El verdadero punto de inflexión de la historia estaba a punto de comenzar.

Sebastián la miró en silencio durante unos segundos que parecieron una eternidad.

—Valeria, lo que pasó esa noche… —su voz perdió su habitual dureza— fue un error.

Se mantuvo firme, aunque por dentro temblaba.

—Si quieren despedirme, pueden hacerlo —respondió con calma—. Pero jamás volveré a ponerme en esa situación.

Algo cambió en su expresión.

No era arrogancia.

Fue vergonzoso.

—No te llamé por eso —dijo finalmente—. Te llamé porque he pasado las últimas dos semanas pensando en lo que hice. Y no me gustó lo que vi en el espejo.

Valeria no dijo nada.

—Crecí creyendo que todo en la vida era una negociación. Que el poder resolvía cualquier problema. Pero uno no venía a vender nada. Venía a pedir ayuda para su hermano. Y yo convertí eso en una transacción.

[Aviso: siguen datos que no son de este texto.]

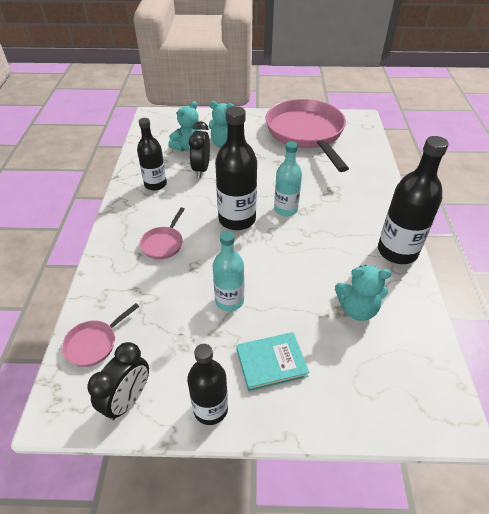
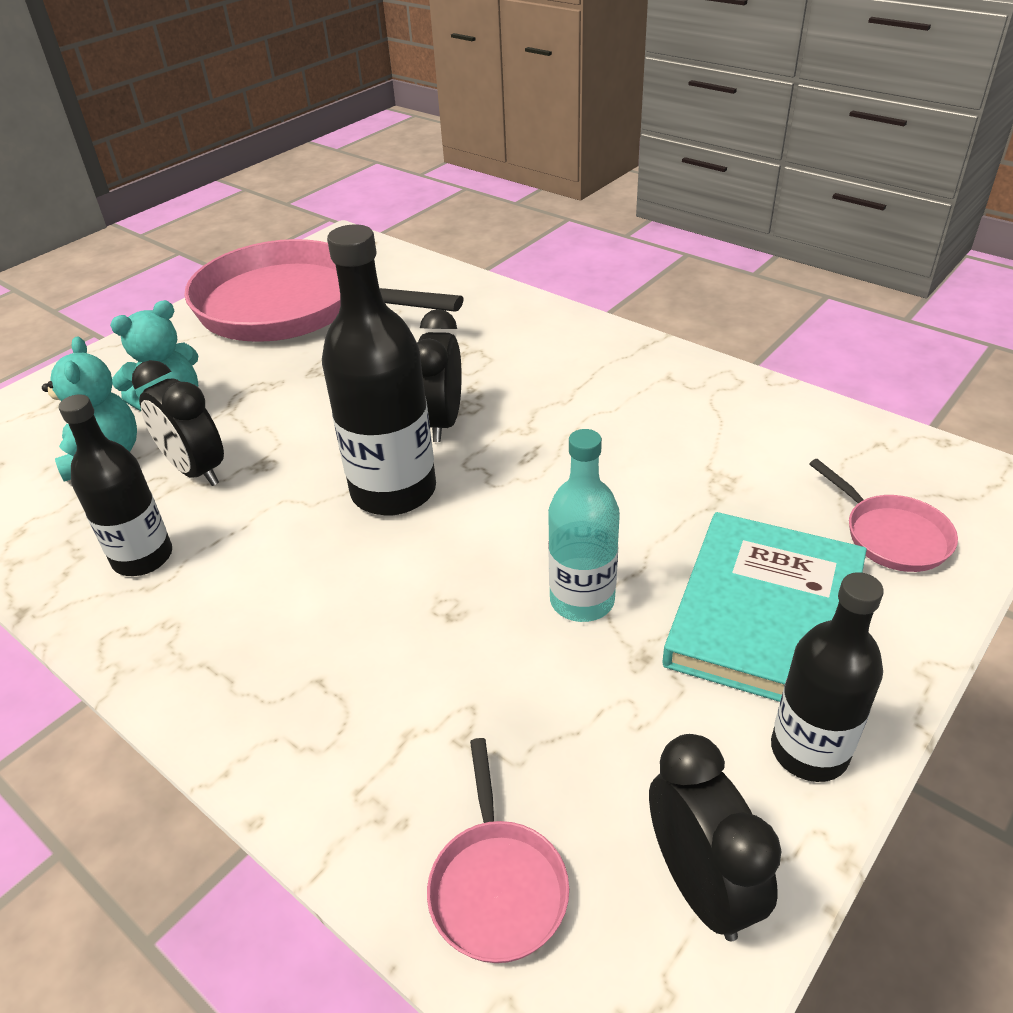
camera: 50 degrees left, 5 degrees down
pink pan [140,207,185,259] -> pink pan moved to [809,459,958,572]
turquoise book [236,332,309,391] -> turquoise book [662,512,867,702], size x1.59
turquoise bottle [274,142,302,216] -> black clock [417,309,462,442]
turquoise teddy bear [335,265,391,321] -> none
black bottle [378,136,449,264] -> none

El silencio se hizo más denso.

—Quiero arreglarlo.

Ella frunció el ceño.

—El hospital ya está pagado.

—No estoy hablando de dinero.

Sebastián cogió un documento del escritorio y se lo deslizó hacia ella.

Era una carta formal.

“He creado un fondo dentro de la empresa”, explicó. “Un programa de apoyo médico para los empleados y sus familias. Nadie volverá a encontrarse en una situación como la suya”.

Valeria lo miró con incredulidad.

-¿Porque?

—Porque me hiciste ver algo que había olvidado: que el liderazgo no se trata de dominación, sino de responsabilidad.

Le temblaban ligeramente las manos mientras sostenía el documento.

“También quiero ofrecerte algo más”, continuó. “No como pago. No como obligación. Sino como reconocimiento a tu capacidad. He revisado tus informes. Son brillantes. Te ofrezco un puesto fijo en el departamento de finanzas. Con una beca completa para que termines tu carrera.”

Valeria sentía que no podía respirar.